In alcune città si marca il confine tra arte e vandalismo.
Anche in Italia va spegnandosi la fiamma della demonizzazione della street art: Palermo, Napoli, Roma, Bologna, Genova, Milano e Torino diventano infatti le protagoniste di una campagna di controinformazione ai danni di una sfilza di clichè e luoghi comuni, che catalogano lo scrivere sui muri come un’attività vandalica, attraverso visite guidate che conducono alla scoperta dei tesori di una nuova arte moderna.
È da diversi anni che in molte città (specie la capitale) vengono organizzati eventi e competizioni per dare spazio e spazi legali ai writer, ma è in questi mesi che l’avvento di questi tour ha permesso che le istituzioni riconoscessero queste iniziative, diminuendo così le distanze generazionali, aiutando i meno giovani (o chi è vittima di stereotipi e luoghi comuni) a capire e i più giovani (o in genere gli “operatori del settore”) ad essere capiti.
Di fatto il writing nasce negli anni settanta come strumento di denuncia e di riappropriazione degli spazi, sia urbani che sociali: orde di giovanissimi urlavano, restando in silenzio, la loro appartenenza ad una società che li aveva emarginati.

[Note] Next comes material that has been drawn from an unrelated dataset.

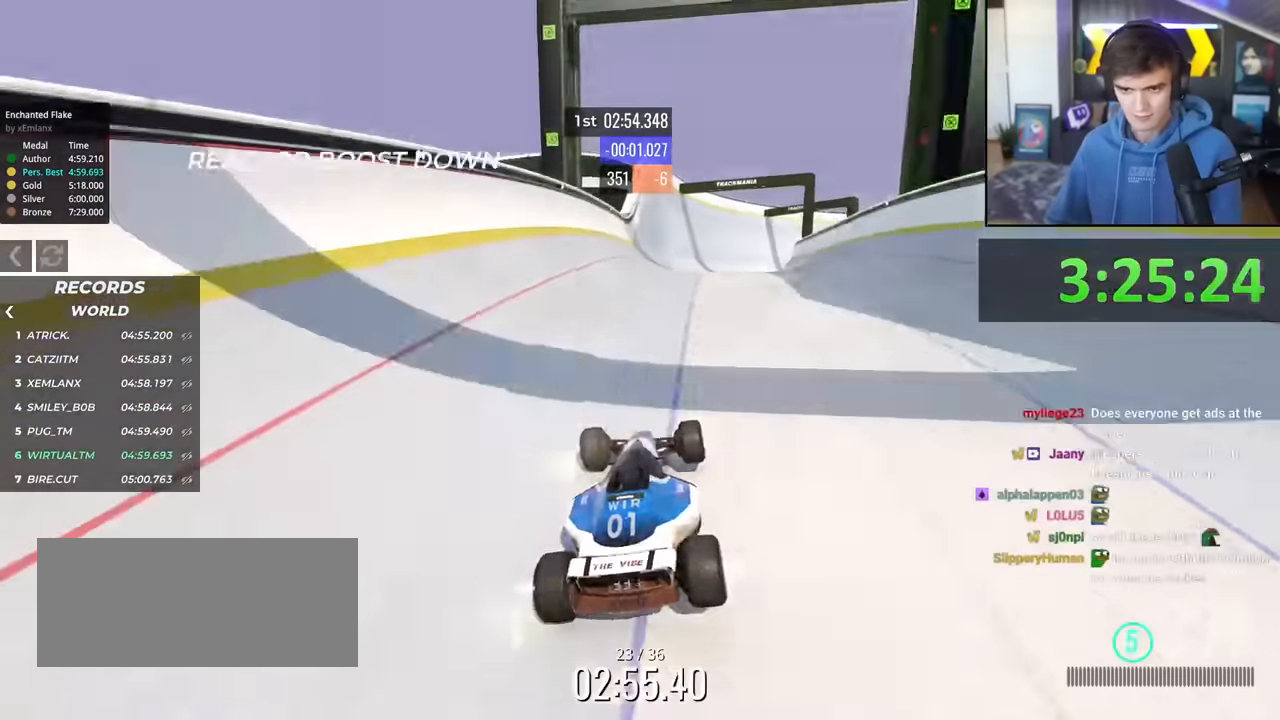
{"keys": ["right", "up"], "events": [[483, "right", "down"]]}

Nulla di nuovo tutto sommato dato che da sempre l’essere umano sente la necesità di lasciare traccia di sè scrivendo lì dove tutti possano leggere. Condannare il writing sarebbe come rinunciare a parte della nostra essenza. Inoltre si condannerebbe un validissimo strumento di riqualifica di quartieri periferici, nei quali -grazie a queste visite- è nata un’innovativa forma di turismo.
Che questo però non significhi accettare di buon grado ogni azione! Ad essere condannata forse non dovrebbe essere tanto la street art, quanto la mancanza di consapevolezza dei propri gesti. Quello è vandalismo. Ad esempio a Lisbona (Portogallo), per marcare il confine tra arte e vandalismo, si è entrati in contatto con gli street artisti (writer) per spiegar loro che è significativa la differenza che c’è tra scrivere su di un muro -costantemente soggetto a riverniciature- o sul marmo di un antico complesso architettonico.
Approfittare dunque della possibilità di osservare così da vicino opere che tra pochi anni finiranno sui manuali accademici, significa anche parlare e ascoltare la città, perché una città senza scritte è una città senza coscienza.